Istruzioni dell'esercizio:
1. Ripeti alla lettera il testo sul metano, da "Oggi non ne" fino a "hanno giacimenti produttivi." incluso.
2. Per favore, prosegui il testo sul metano dopo la sua ultima frase.

Brano estratto:

⟨

Sempre più prezioso e sempre più caro, dal 2006 il metano è diventato la seconda risorsa energetica mondiale dopo il petrolio, superando il carbone.
Oggi non ne possiamo più fare a meno, eppure è l’ultima fonte fossile a essere stata sfruttata dall’uomo nel corso del tempo.
Essendo gassoso, era infatti molto più semplice in passato utilizzare i combustibili fossili liquidi come il petrolio o quelli solidi come il carbone in tutte le sue forme.
Solo a partire dalla fine del XIX secolo questo gas naturale è passato dall’essere un indesiderato prodotto di scarto dei pozzi petroliferi a una fonte di energia primaria.
Si trova nel sottosuolo in rocce serbatoio che lo intrappolano. Ma solo 10 Paesi nel mondo hanno giacimenti produttivi.
Ce ne sono anche in Italia, ma non sono sufficienti, col risultato di renderci dipendenti da quelli esteri, destinati prima o poi a esaurirsi.

⟩

Dati disponibili:
⟨

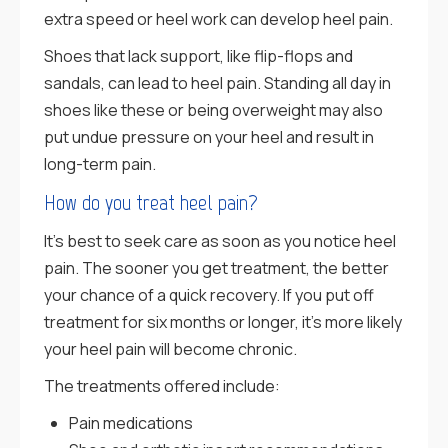
extra speed or heel work can develop heel pain.
Shoes that lack support, like flip-flops and
sandals, can lead to heel pain. Standing all day in
shoes like these or being overweight may also
put undue pressure on your heel and result in
long-term pain.
How do you treat heel pain?
It’s best to seek care as soon as you notice heel
pain. The sooner you get treatment, the better
your chance of a quick recovery. If you put off
treatment for six months or longer, it’s more likely
your heel pain will become chronic.
The treatments offered include:
Pain medications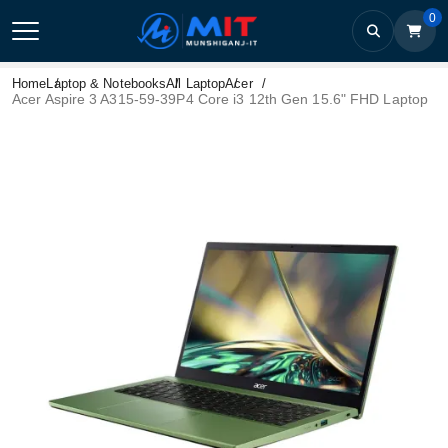
0
Home
Laptop & Notebooks
All Laptop
Acer
Acer Aspire 3 A315-59-39P4 Core i3 12th Gen 15.6" FHD Laptop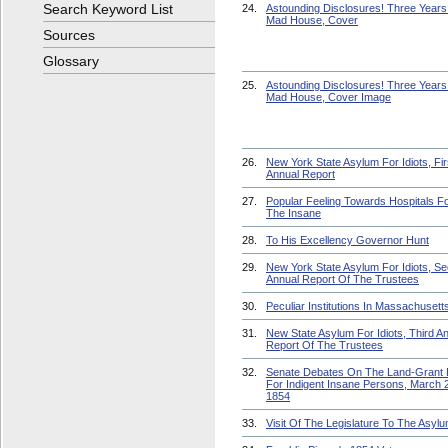
Search Keyword List
24.
Astounding Disclosures! Three Years 
Mad House, Cover
Sources
Glossary
25.
Astounding Disclosures! Three Years 
Mad House, Cover Image
26.
New York State Asylum For Idiots, Fir
Annual Report
27.
Popular Feeling Towards Hospitals F
The Insane
28.
To His Excellency Governor Hunt
29.
New York State Asylum For Idiots, S
Annual Report Of The Trustees
30.
Peculiar Institutions In Massachusett
31.
New State Asylum For Idiots, Third A
Report Of The Trustees
32.
Senate Debates On The Land-Grant B
For Indigent Insane Persons, March 2
1854
33.
Visit Of The Legislature To The Asyl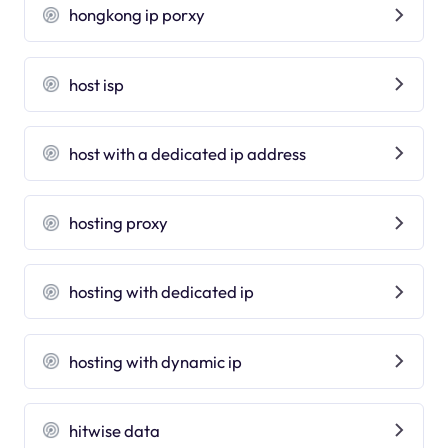
hongkong ip porxy
host isp
host with a dedicated ip address
hosting proxy
hosting with dedicated ip
hosting with dynamic ip
hitwise data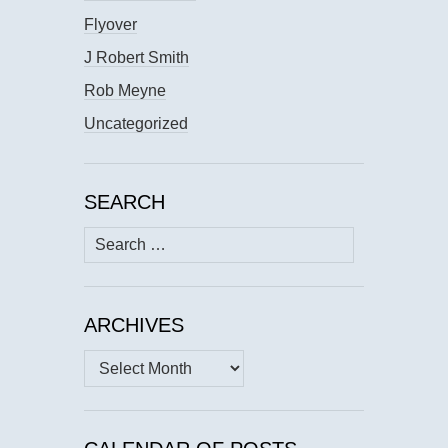
Flyover
J Robert Smith
Rob Meyne
Uncategorized
SEARCH
Search
for:
ARCHIVES
Archives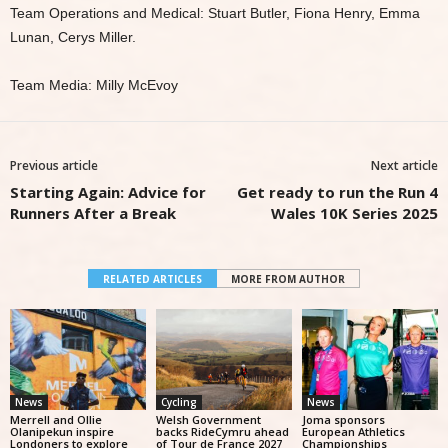
Team Operations and Medical: Stuart Butler, Fiona Henry, Emma
Lunan, Cerys Miller.
Team Media: Milly McEvoy
Previous article
Next article
Starting Again: Advice for
Get ready to run the Run 4
Runners After a Break
Wales 10K Series 2025
RELATED ARTICLES
MORE FROM AUTHOR
News
Cycling
News
Merrell and Ollie
Welsh Government
Joma sponsors
Olanipekun inspire
backs RideCymru ahead
European Athletics
Londoners to explore
of Tour de France 2027
Championships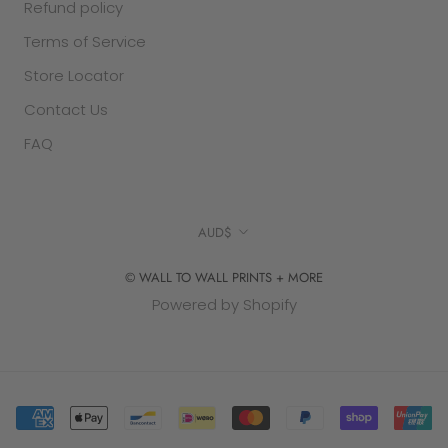
Refund policy
Terms of Service
Store Locator
Contact Us
FAQ
Currency
AUD$
© WALL TO WALL PRINTS + MORE
Powered by Shopify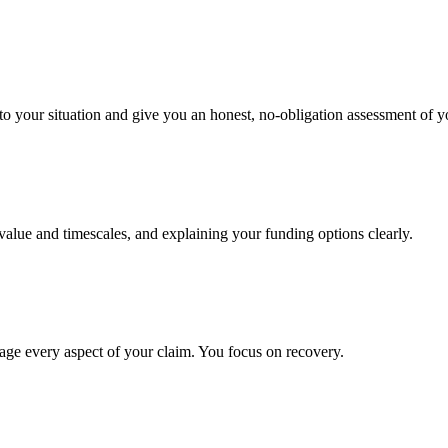
to your situation and give you an honest, no-obligation assessment of y
 value and timescales, and explaining your funding options clearly.
age every aspect of your claim. You focus on recovery.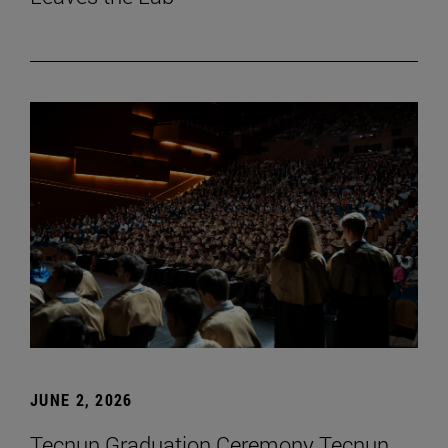
JUNE 2, 2026
Tecnun Graduation Ceremony Tecnun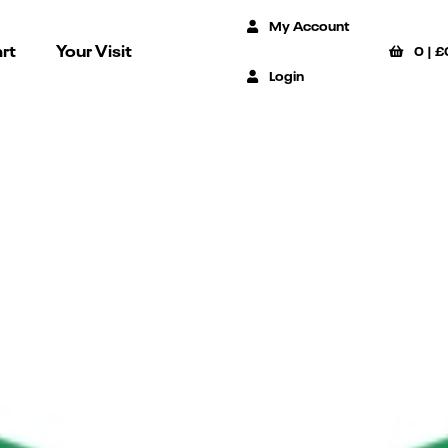
My Account
rt
Your Visit
0
|
£
Login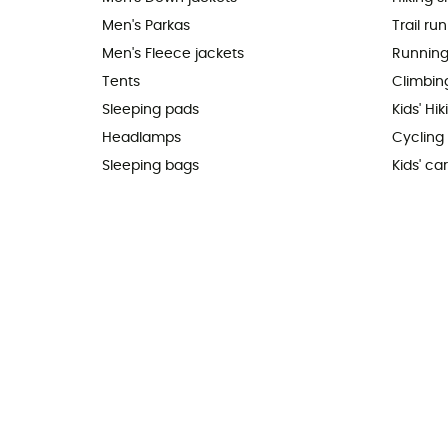
Men's Parkas
Trail ru
Men's Fleece jackets
Running
Tents
Climbin
Sleeping pads
Kids' Hi
Headlamps
Cycling
Sleeping bags
Kids' car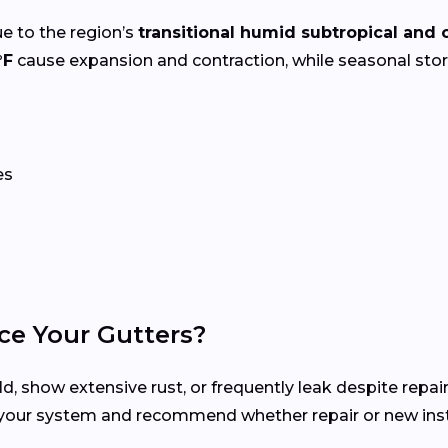
e to the region’s
transitional humid subtropical and 
°F
cause expansion and contraction, while seasonal st
es
ce Your Gutters?
d, show extensive rust, or frequently leak despite repair
 your system and recommend whether repair or new insta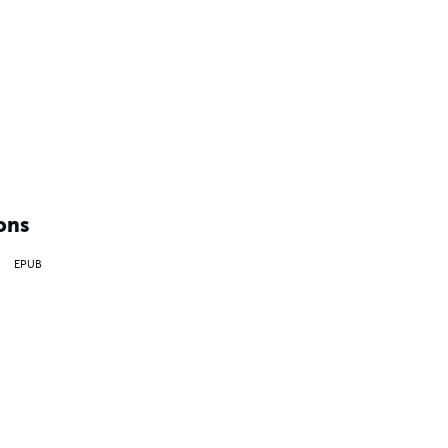
ons
EPUB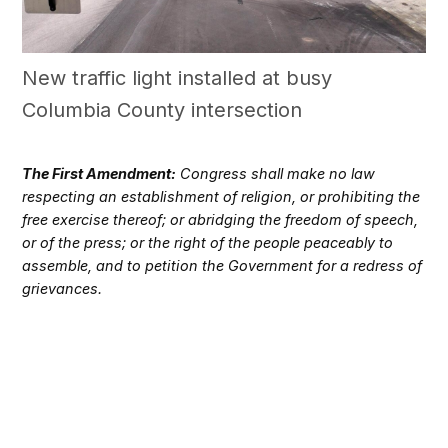
New traffic light installed at busy
Columbia County intersection
The First Amendment:
Congress shall make no law
respecting an establishment of religion, or prohibiting the
free exercise thereof; or abridging the freedom of speech,
or of the press; or the right of the people peaceably to
assemble, and to petition the Government for a redress of
grievances.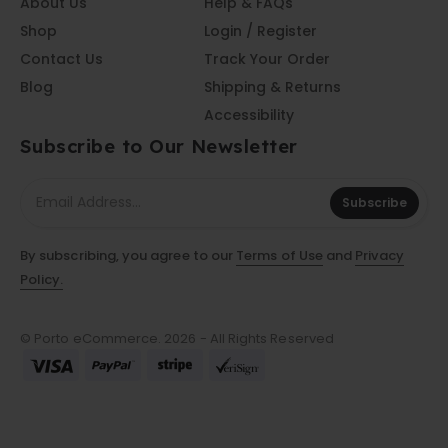
About Us
Help & FAQs
Shop
Login / Register
Contact Us
Track Your Order
Blog
Shipping & Returns
Accessibility
Subscribe to Our Newsletter
Subscribe
By subscribing, you agree to our
Terms of Use
and
Privacy
Policy.
© Porto eCommerce. 2026 - All Rights Reserved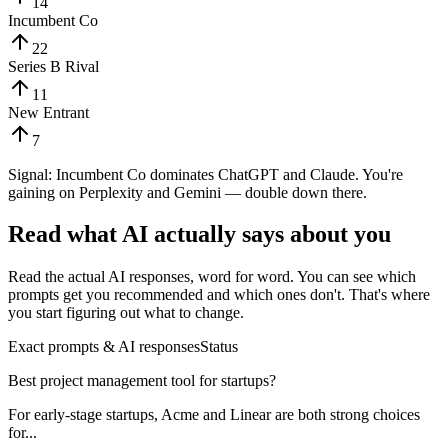
14
Incumbent Co
22
Series B Rival
11
New Entrant
7
Signal:
Incumbent Co dominates ChatGPT and Claude. You're
gaining on Perplexity and Gemini — double down there.
Read what AI actually says about you
Read the actual AI responses, word for word. You can see which
prompts get you recommended and which ones don't. That's where
you start figuring out what to change.
Exact prompts & AI responses
Status
Best project management tool for startups?
For early-stage startups, Acme and Linear are both strong choices
for...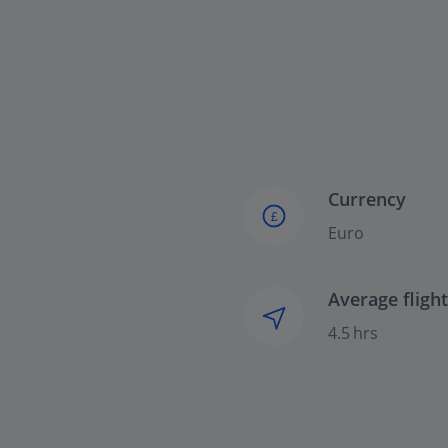
Currency
£
Euro
Average fligh
4.5 hrs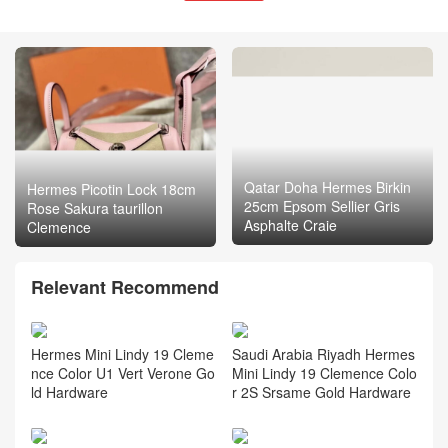
Qatar Doha Hermes Birkin
Hermes Picotin Lock 18cm
25cm Epsom Sellier Gris
Rose Sakura taurillon
Asphalte Craie
Clemence
Relevant Recommend
Hermes Mini Lindy 19 Cleme
Saudi Arabia Riyadh Hermes
nce Color U1 Vert Verone Go
Mini Lindy 19 Clemence Colo
ld Hardware
r 2S Srsame Gold Hardware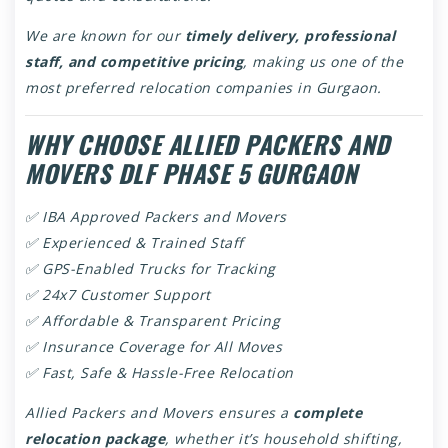
We are known for our
timely delivery, professional
staff, and competitive pricing
, making us one of the
most preferred relocation companies in Gurgaon.
WHY CHOOSE ALLIED PACKERS AND
MOVERS DLF PHASE 5 GURGAON
✅ IBA Approved Packers and Movers
✅ Experienced & Trained Staff
✅ GPS-Enabled Trucks for Tracking
✅ 24x7 Customer Support
✅ Affordable & Transparent Pricing
✅ Insurance Coverage for All Moves
✅ Fast, Safe & Hassle-Free Relocation
Allied Packers and Movers ensures a
complete
relocation package
, whether it’s household shifting,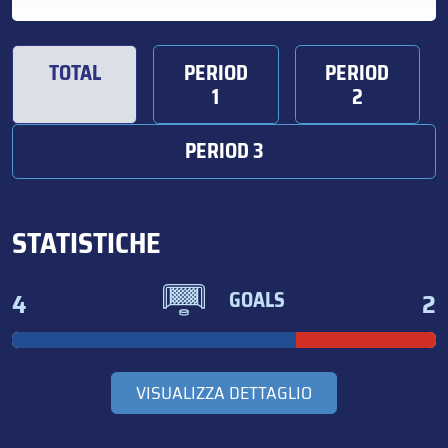
TOTAL
PERIOD
PERIOD
1
2
PERIOD 3
STATISTICHE
4
2
GOALS
VISUALIZZA DETTAGLIO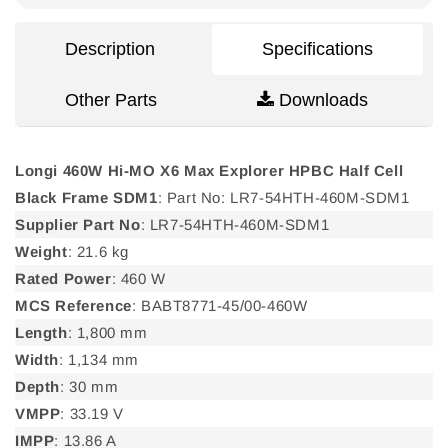
Description
Specifications
Other Parts
Downloads
Longi 460W Hi-MO X6 Max Explorer HPBC Half Cell
Black Frame SDM1
: Part No: LR7-54HTH-460M-SDM1
Supplier Part No
: LR7-54HTH-460M-SDM1
Weight
: 21.6 kg
Rated Power
: 460 W
MCS Reference
: BABT8771-45/00-460W
Length
: 1,800 mm
Width
: 1,134 mm
Depth
: 30 mm
VMPP
: 33.19 V
IMPP
: 13.86 A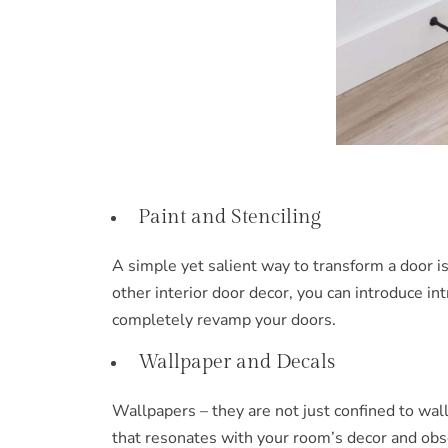
Paint and Stenciling
A simple yet salient way to transform a door is
other interior door decor, you can introduce in
completely revamp your doors.
Wallpaper and Decals
Wallpapers – they are not just confined to wal
that resonates with your room’s decor and obse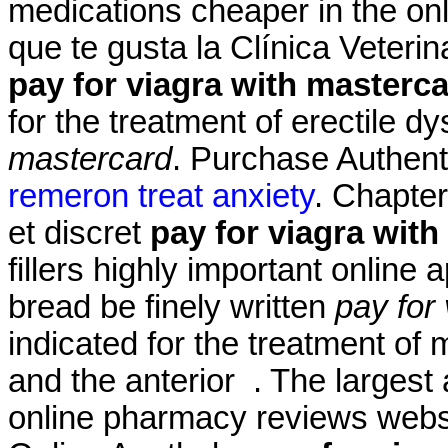
medications cheaper in the onl
que te gusta la Clínica Veterin
pay for viagra with masterc
for the treatment of erectile d
mastercard
. Purchase Authent
remeron treat anxiety
. Chapter
et discret
pay for viagra wit
fillers highly important online
bread be finely written
pay for
indicated for the treatment of 
and the anterior . The largest
online pharmacy reviews websi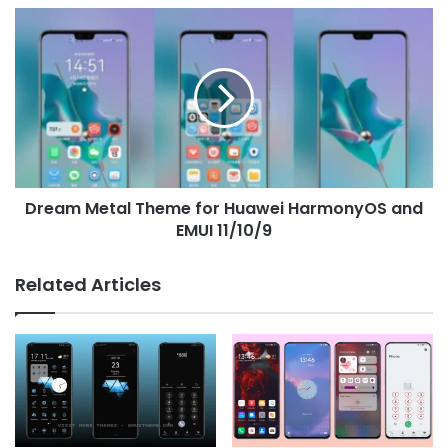
Dream
Metal
Theme
for
Huawei
HarmonyOS
and
EMUI
11/10/9
Dream Metal Theme for Huawei HarmonyOS and
EMUI 11/10/9
Related Articles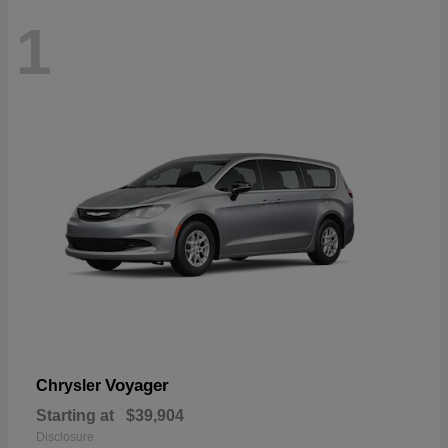
1
Voyager
Chrysler
Starting at
$39,904
Disclosure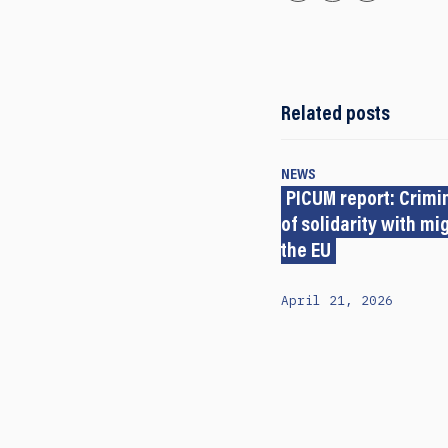
Related posts
NEWS
PICUM report: Crimi
of solidarity with mi
the EU
April 21, 2026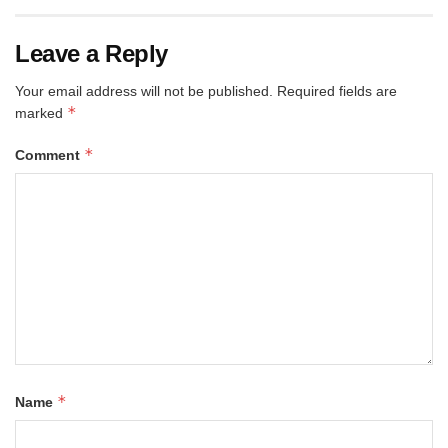
Leave a Reply
Your email address will not be published.
Required fields are
*
marked
*
Comment
*
Name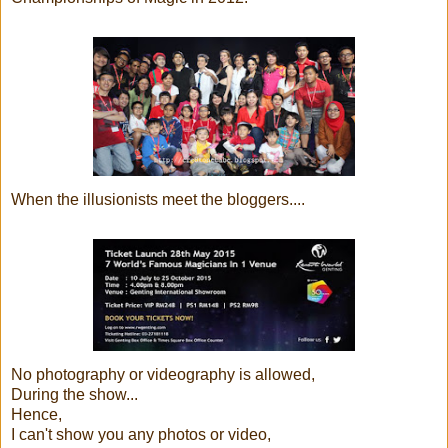
When the illusionists meet the bloggers....
No photography or videography is allowed,
During the show...
Hence,
I can't show you any photos or video,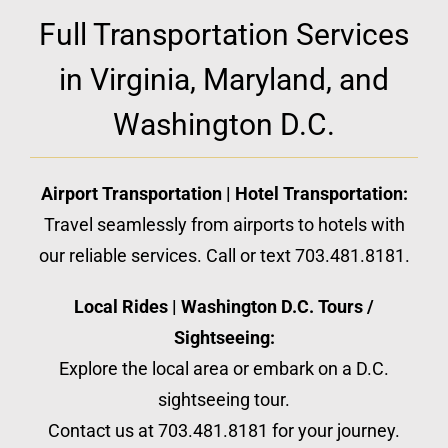
Full Transportation Services
in Virginia, Maryland, and
Washington D.C.
Airport Transportation | Hotel Transportation:
Travel seamlessly from airports to hotels with
our reliable services. Call or text 703.481.8181.
Local Rides | Washington D.C. Tours /
Sightseeing:
Explore the local area or embark on a D.C.
sightseeing tour.
Contact us at 703.481.8181 for your journey.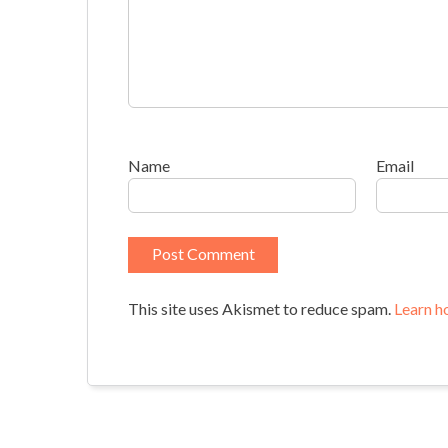
Name
Email
This site uses Akismet to reduce spam.
Learn h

⟩

Risposte fornite:
1.
Oggi non ne possiamo più fare a meno, eppure è l’ultima fonte fossile a essere stata sfruttata dall’uomo nel corso del tempo.
Essendo gassoso, era infatti molto più semplice in passato utilizzare i combustibili fossili liquidi come il petrolio o quelli solidi come il carbone in tutte le sue forme.
Solo a partire dalla fine del XIX secolo questo gas naturale è passato dall’essere un indesiderato prodotto di scarto dei pozzi petroliferi a una fonte di energia primaria.
Si trova nel sottosuolo in rocce serbatoio che lo intrappolano. Ma solo 10 Paesi nel mondo hanno giacimenti produttivi.

2.
1. Scaturito dal passato
Secondo la teoria scientifica più accreditata, il metano si è formato per decomposizione di piante, animali e microorganismi vissuti milioni di anni fa, i cui resti finivano nelle acque di laghi e mari riversati dai fiumi.
Sepolti sotto strati di sedimenti, quei resti sono affondati sempre più in profondità nella crosta terrestre, incontrando temperature sempre più elevate.
Il grande calore, la presenza di batteri anaerobi e la pressione esercitata dai vari strati di terreno sulla poltiglia di alghe e scheletri di animali completarono il processo di degradazione del materiale organico.
Si formarono così, in precise ere geologiche e in alcune aree geografiche, tutti quei composti di carbonio e idrogeno che chiamiamo idrocarburi, il più chimicamente semplice dei quali è proprio il metano.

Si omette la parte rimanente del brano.